Hu Zhen, Melton Genevieve B, Arsoniadis Elliot G, Wang Yan, Kwaan Mary R, Simon Gyorgy J
Institute for Health Informatics, University of Minnesota, Minneapolis, MN, USA.
Institute for Health Informatics, University of Minnesota, Minneapolis, MN, USA; Department of Surgery, University of Minnesota, Minneapolis, MN, USA.
J Biomed Inform. 2017 Apr;68:112-120. doi: 10.1016/j.jbi.2017.03.009. Epub 2017 Mar 16.

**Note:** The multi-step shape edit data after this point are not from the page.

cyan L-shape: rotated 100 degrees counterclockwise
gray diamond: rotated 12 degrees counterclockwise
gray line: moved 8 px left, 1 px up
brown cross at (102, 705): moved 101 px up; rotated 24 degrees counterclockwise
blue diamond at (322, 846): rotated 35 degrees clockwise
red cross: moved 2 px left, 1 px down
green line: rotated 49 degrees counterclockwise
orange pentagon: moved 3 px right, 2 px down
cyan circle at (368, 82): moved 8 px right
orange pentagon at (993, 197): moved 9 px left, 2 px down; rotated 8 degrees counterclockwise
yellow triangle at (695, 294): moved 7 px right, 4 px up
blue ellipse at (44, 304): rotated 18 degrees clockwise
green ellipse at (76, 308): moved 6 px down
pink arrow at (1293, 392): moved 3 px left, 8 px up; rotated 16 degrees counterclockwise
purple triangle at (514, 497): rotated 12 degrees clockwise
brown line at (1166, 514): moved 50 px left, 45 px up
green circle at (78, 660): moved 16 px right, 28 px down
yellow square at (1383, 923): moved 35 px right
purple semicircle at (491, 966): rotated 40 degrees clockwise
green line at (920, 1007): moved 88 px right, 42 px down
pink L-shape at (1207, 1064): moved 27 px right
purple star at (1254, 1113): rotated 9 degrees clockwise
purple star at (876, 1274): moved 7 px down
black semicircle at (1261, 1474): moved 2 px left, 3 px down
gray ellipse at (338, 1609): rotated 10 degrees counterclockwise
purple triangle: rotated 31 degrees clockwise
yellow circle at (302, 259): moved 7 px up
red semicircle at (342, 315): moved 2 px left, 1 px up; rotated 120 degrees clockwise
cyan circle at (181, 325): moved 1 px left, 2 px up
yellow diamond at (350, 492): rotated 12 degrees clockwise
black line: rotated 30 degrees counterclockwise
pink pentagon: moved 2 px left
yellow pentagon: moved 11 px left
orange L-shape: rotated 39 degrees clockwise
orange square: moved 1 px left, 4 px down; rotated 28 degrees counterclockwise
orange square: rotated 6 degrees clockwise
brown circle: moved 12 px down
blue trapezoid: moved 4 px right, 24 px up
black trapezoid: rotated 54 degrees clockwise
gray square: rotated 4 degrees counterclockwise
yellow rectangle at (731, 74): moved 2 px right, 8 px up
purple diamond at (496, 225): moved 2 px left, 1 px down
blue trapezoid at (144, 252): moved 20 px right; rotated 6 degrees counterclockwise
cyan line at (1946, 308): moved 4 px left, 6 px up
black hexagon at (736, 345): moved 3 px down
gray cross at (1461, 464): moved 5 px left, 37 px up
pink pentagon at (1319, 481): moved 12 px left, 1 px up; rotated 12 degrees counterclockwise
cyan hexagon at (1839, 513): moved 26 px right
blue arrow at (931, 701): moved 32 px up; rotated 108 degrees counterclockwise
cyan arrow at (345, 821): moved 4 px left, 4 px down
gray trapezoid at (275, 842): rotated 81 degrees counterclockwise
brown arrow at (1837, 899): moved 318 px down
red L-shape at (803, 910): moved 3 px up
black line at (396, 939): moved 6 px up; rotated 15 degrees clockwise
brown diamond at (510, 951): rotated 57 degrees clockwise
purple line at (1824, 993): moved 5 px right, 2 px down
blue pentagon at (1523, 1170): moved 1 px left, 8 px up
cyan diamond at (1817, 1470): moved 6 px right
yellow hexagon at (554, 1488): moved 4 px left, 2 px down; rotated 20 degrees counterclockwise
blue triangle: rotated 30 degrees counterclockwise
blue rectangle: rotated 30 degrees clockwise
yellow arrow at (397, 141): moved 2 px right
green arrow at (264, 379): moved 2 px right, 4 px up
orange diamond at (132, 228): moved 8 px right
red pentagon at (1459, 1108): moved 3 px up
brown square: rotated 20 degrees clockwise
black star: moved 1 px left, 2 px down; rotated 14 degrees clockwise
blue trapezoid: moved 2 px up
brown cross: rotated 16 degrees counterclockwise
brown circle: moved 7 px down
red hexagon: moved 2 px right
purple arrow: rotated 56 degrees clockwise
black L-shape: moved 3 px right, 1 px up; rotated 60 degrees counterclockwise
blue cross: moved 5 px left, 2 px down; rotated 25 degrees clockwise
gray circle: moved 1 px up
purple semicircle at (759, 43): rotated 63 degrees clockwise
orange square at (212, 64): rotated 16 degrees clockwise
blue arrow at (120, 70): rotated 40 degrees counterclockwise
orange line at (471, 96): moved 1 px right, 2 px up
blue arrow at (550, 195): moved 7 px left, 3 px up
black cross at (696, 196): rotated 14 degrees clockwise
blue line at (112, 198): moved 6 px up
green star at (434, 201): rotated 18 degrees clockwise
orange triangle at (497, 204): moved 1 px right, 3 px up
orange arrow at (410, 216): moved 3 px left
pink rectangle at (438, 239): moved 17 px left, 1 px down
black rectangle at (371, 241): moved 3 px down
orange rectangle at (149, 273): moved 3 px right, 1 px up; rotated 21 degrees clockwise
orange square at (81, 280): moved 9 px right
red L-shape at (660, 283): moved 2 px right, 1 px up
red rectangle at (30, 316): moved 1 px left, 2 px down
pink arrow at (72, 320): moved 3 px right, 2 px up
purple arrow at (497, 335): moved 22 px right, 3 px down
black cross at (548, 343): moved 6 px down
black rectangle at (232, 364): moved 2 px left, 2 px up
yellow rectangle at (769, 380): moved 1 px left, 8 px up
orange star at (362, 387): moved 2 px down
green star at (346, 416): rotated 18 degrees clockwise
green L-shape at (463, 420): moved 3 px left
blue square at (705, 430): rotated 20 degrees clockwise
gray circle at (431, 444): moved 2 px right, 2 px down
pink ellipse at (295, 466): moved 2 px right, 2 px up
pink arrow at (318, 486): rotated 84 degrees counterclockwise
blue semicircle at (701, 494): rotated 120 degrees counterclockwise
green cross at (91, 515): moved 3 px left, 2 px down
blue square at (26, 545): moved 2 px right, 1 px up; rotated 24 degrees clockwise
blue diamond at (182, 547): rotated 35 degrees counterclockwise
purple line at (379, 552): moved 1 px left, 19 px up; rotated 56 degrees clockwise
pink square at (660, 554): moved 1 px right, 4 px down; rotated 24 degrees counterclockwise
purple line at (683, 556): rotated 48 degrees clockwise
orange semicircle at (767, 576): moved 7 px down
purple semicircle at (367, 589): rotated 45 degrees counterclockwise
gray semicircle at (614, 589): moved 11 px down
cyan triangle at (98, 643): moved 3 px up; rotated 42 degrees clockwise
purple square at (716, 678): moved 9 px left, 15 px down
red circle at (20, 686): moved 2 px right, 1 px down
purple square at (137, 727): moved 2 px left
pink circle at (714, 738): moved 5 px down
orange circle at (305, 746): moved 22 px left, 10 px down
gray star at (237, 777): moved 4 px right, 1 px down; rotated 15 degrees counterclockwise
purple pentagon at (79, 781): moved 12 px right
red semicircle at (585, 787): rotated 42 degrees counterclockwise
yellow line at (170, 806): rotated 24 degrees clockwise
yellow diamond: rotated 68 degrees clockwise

Proper handling of missing data is important for many secondary uses of electronic health record (EHR) data. Data imputation methods can be used to handle missing data, but their use for analyzing EHR data is limited and specific efficacy for postoperative complication detection is unclear. Several data imputation methods were used to develop data models for automated detection of three types (i.e., superficial, deep, and organ space) of surgical site infection (SSI) and overall SSI using American College of Surgeons National Surgical Quality Improvement Project (NSQIP) Registry 30-day SSI occurrence data as a reference standard. Overall, models with missing data imputation almost always outperformed reference models without imputation that included only cases with complete data for detection of SSI overall achieving very good average area under the curve values. Missing data imputation appears to be an effective means for improving postoperative SSI detection using EHR clinical data.
正确处理缺失数据对于电子健康记录(EHR)数据的许多二次使用都很重要。数据插补方法可用于处理缺失数据,但其在分析EHR数据方面的应用有限,且对术后并发症检测的具体疗效尚不清楚。使用几种数据插补方法,以美国外科医师学会国家外科质量改进项目(NSQIP)登记处30天手术部位感染(SSI)发生数据作为参考标准,开发用于自动检测三种类型(即浅表、深部和器官腔隙)手术部位感染及总体SSI的数据模型。总体而言,使用缺失数据插补的模型几乎总是优于仅包含完整数据病例的未插补参考模型,在检测总体SSI方面实现了非常好的平均曲线下面积值。缺失数据插补似乎是一种利用EHR临床数据改善术后SSI检测的有效手段。